Thursday, 31 March 2016

Blogging while cooking!

Made a loaf, making shortbread, later - cakes haven't decided what type yet.   All for an event for our Regiment, the loaf may not make it.  Fresh bread rarely survives the oh that's a lovely smell moment! and the shortbread may have to be tested with a cup of tea later.

Spent the morning packing for this event - SK Training and then a party - called The Bash.

The sun is shining, the cats have come in for their dinner, both are black and white and today and their black fur is hot to the touch.

For a short week it's seemed quite long.  

Waddesdon was packed yesterday with unruly kids who can't seem to keep their hands to themselves.  There were only 3 security guards on walkabout and 11 Welcome Hosts, and three of them are on the front door and 2 at the back, with two people doing tea relief that left 6 of us on the floor.  It was busy and really there wasn't that many people around 400 or 500 or so visitors.Thank goodness for the cameras in every room.

Oops just take the shortbread out - back in a mo.
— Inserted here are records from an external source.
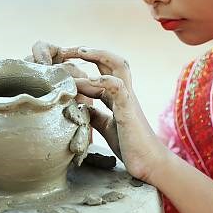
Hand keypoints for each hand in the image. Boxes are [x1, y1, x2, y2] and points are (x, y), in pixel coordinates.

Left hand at [29, 41, 167, 181]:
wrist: (150, 164)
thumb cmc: (130, 146)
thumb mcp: (106, 127)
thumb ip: (94, 115)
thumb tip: (79, 106)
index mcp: (116, 96)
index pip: (101, 70)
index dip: (83, 62)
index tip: (62, 59)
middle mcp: (123, 92)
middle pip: (110, 60)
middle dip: (89, 51)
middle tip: (66, 48)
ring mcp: (128, 99)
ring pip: (119, 65)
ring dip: (99, 55)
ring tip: (80, 51)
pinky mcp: (129, 110)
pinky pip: (119, 87)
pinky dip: (104, 80)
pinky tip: (91, 79)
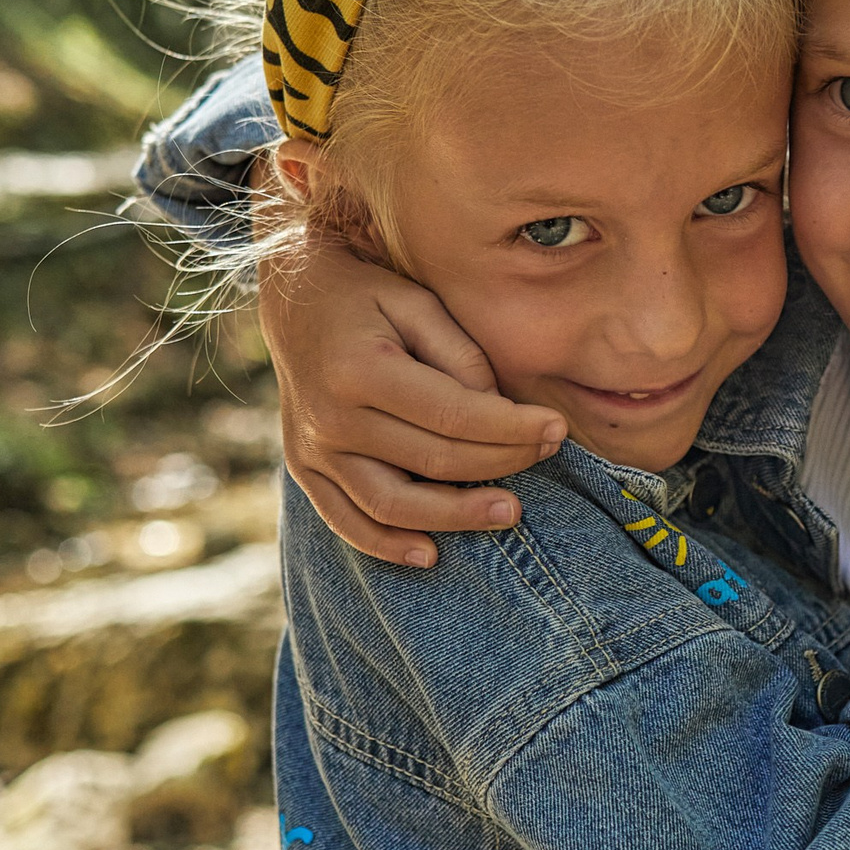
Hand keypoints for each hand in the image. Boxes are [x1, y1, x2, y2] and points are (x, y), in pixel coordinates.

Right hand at [258, 232, 564, 566]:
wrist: (294, 299)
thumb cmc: (367, 295)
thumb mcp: (416, 301)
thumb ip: (459, 354)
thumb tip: (497, 409)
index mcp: (361, 370)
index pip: (453, 415)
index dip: (511, 428)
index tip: (556, 428)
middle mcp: (332, 417)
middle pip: (432, 461)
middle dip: (500, 463)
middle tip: (547, 455)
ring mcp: (314, 449)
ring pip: (392, 504)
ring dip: (455, 516)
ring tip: (507, 512)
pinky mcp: (305, 467)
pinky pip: (346, 519)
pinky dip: (386, 544)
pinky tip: (430, 554)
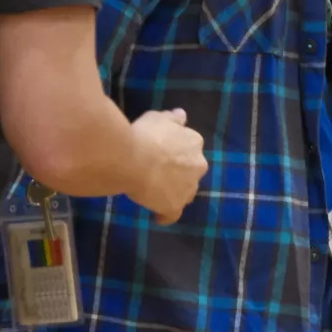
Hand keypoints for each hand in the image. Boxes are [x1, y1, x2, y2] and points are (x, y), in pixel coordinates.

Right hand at [127, 109, 207, 224]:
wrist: (133, 160)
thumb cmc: (144, 135)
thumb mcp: (157, 118)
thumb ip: (172, 119)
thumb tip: (181, 115)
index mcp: (194, 142)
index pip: (190, 149)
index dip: (178, 153)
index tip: (165, 154)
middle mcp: (198, 165)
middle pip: (191, 171)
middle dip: (180, 172)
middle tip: (159, 172)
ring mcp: (188, 187)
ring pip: (185, 192)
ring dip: (175, 191)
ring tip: (157, 192)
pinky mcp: (174, 205)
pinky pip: (172, 214)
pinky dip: (166, 215)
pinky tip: (158, 217)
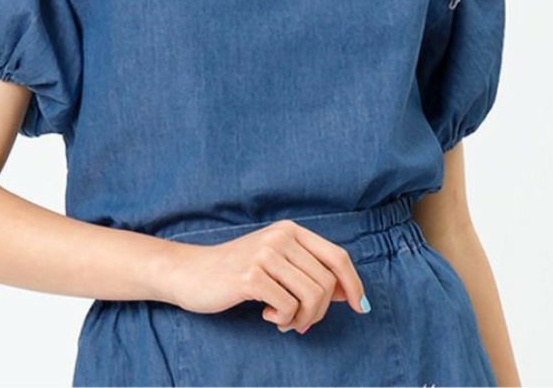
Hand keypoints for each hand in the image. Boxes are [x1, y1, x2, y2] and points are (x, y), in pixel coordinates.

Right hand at [167, 219, 368, 333]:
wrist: (192, 272)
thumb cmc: (238, 272)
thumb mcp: (276, 262)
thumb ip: (308, 271)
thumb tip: (349, 294)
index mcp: (291, 230)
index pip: (337, 256)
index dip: (354, 283)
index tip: (360, 307)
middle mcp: (281, 236)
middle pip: (327, 283)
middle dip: (319, 312)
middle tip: (299, 322)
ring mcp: (266, 254)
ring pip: (312, 296)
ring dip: (302, 319)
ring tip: (284, 321)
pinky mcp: (252, 276)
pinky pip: (289, 307)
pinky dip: (283, 320)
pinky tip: (267, 316)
People always seem to know their rights but never take responsibility for their actions.
I watched as toddlers ran about through expensive antiques, lovingly collected by a lonely man who wanted to show his collection to educate people.

Fat Chance!

The great unwashed as Oscar Wilde called the British public, wander through jealously, eyeing the artefacts, wondering how one man got so rich. They mostly think it was on the backs of the poor - their ancestors.  

Countless times in the family room I explain how the Rothchilds got out of a ghetto and worked their way to the top, realising how hard it was to earn and keep money they inter- married cousins to keep money in the family. Unfortunately the family started to die out.
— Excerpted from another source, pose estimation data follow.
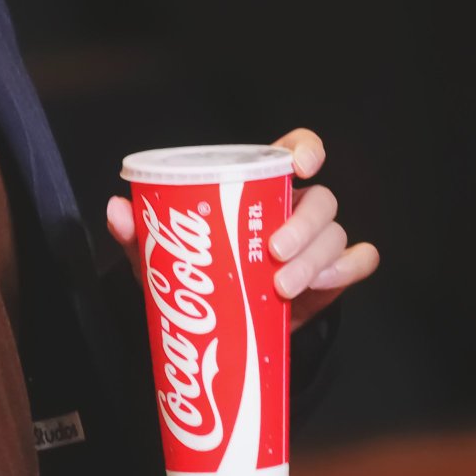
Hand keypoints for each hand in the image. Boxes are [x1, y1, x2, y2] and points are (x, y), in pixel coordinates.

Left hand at [104, 128, 379, 335]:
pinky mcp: (332, 276)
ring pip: (336, 235)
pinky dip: (348, 270)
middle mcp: (294, 209)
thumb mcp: (164, 255)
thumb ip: (142, 232)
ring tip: (280, 287)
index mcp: (260, 188)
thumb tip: (117, 209)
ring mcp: (317, 243)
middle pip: (321, 200)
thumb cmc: (198, 274)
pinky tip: (324, 285)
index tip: (301, 165)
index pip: (295, 150)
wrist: (222, 327)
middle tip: (273, 253)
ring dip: (314, 260)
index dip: (307, 149)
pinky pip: (358, 262)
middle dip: (303, 225)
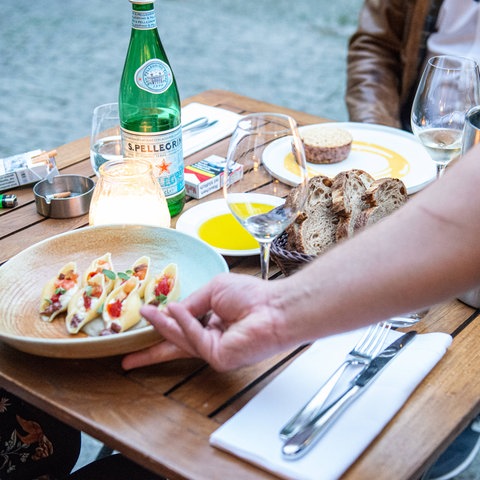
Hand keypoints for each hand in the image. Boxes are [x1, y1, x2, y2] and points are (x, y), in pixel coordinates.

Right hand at [122, 273, 287, 371]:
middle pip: (175, 348)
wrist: (274, 307)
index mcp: (212, 324)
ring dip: (162, 325)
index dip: (163, 326)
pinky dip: (183, 321)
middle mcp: (212, 340)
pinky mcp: (218, 357)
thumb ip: (190, 303)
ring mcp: (214, 351)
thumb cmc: (251, 295)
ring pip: (180, 340)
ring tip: (146, 312)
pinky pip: (192, 337)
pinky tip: (173, 309)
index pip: (183, 330)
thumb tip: (170, 310)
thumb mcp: (213, 290)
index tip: (145, 319)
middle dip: (150, 354)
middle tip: (127, 360)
Most of the public don't look at the skill, or the artistic merits of the paintings, and we have some beauties.  I think I can count the really interested on the fingers of one hand. At the moment we have an exhibition of the French commodes originally from Versaille.  The skill of the artisan who made them is ignored, as is his rare portrait on the wall overlooking his work.

"Oh there's nothing in this room," I heard a lady say to her friend.

It frightens me that the Great British Public are so uneducated. How did that happen?
We used to be amongst the most inventive and clever people in the world. Explorers,
chemists, scientists, code-breakers. The best behaved, the most polite, educated, witty,
funny, our writers are still known world wide from Shakespeare to Agatha Christie.

What happened?  When did we stop being GREAT Britain? 

I can hear the oven pinging so it's time to take out the shortbread and start making cakes.
It'll be a few days before I blog again - so have a nice weekend everybody.  I intend to!